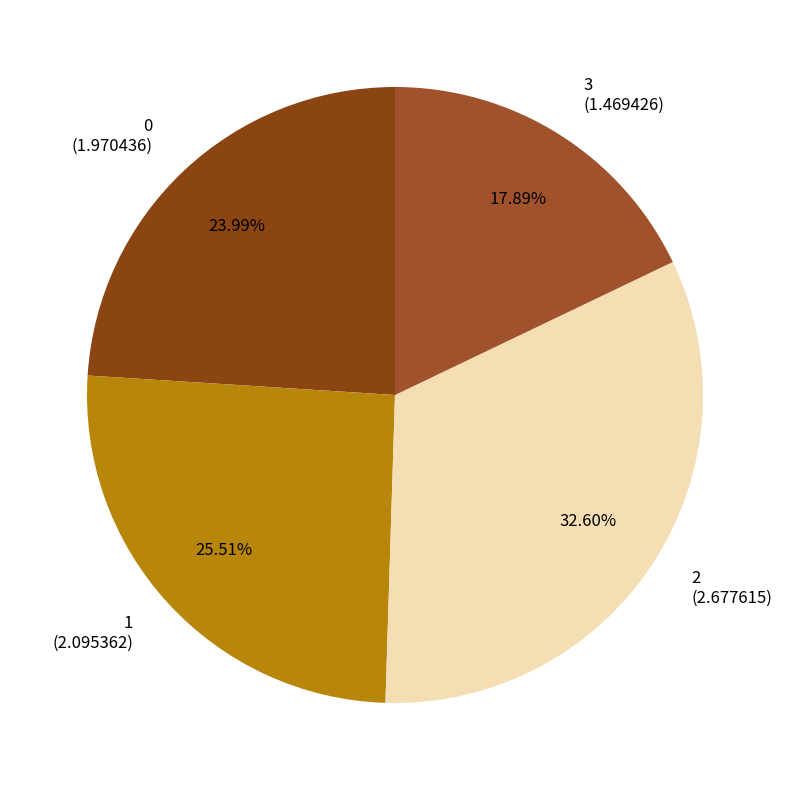

To the nearest percent, what is the combined percentage of 1 and 2?

58%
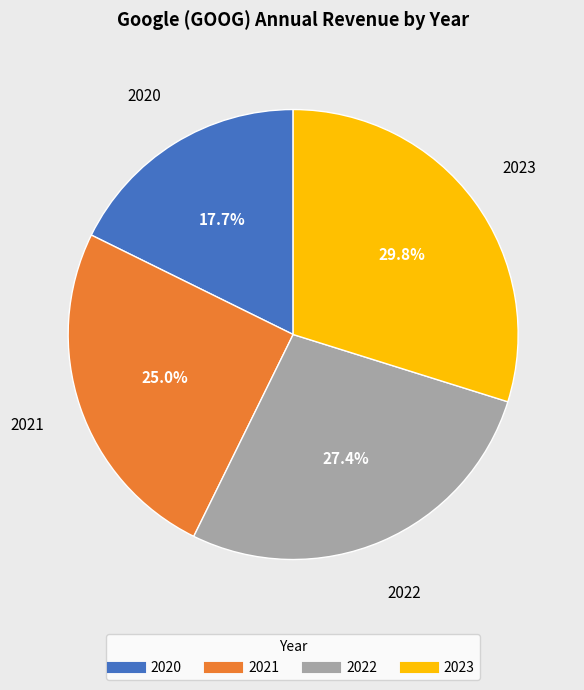

To the nearest percent, what is the difference between the largest and smallest slice percentages?

12%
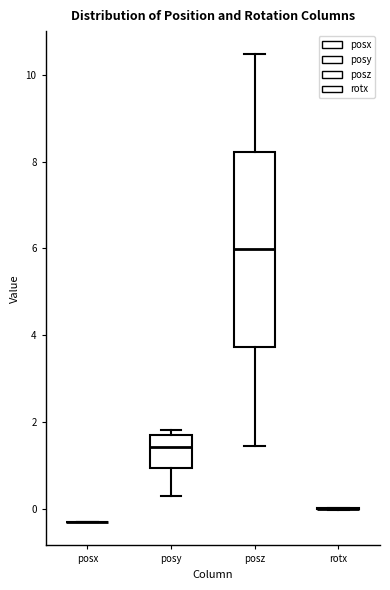

Reading left to right, transcribe this box plot: for each box, give where its median line is, the range the box spans, and where its two whiskers end, as read against the y-axis. The values are not printed on the chart, so give them approximately, as read against the axis.

posx: box collapsed to a line at -0.2, whiskers -0.2 to -0.2
posy: median 1.4, box 1.0 to 1.8, whiskers 0.4 to 1.8 (just above the box's upper edge)
posz: median 6.0, box 3.8 to 8.2, whiskers 1.4 to 10.4
rotx: box collapsed to a line at 0.0, whiskers 0.0 to 0.0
####
To-do item » Identify and copy every line of the data above that contains the string "percent", treating uppercase and lowercase letters as distinct.

Result for this exercise »
To the nearest percent, what is the combined percentage of 1 and 2?
To the nearest percent, what is the difference between the largest and smallest slice percentages?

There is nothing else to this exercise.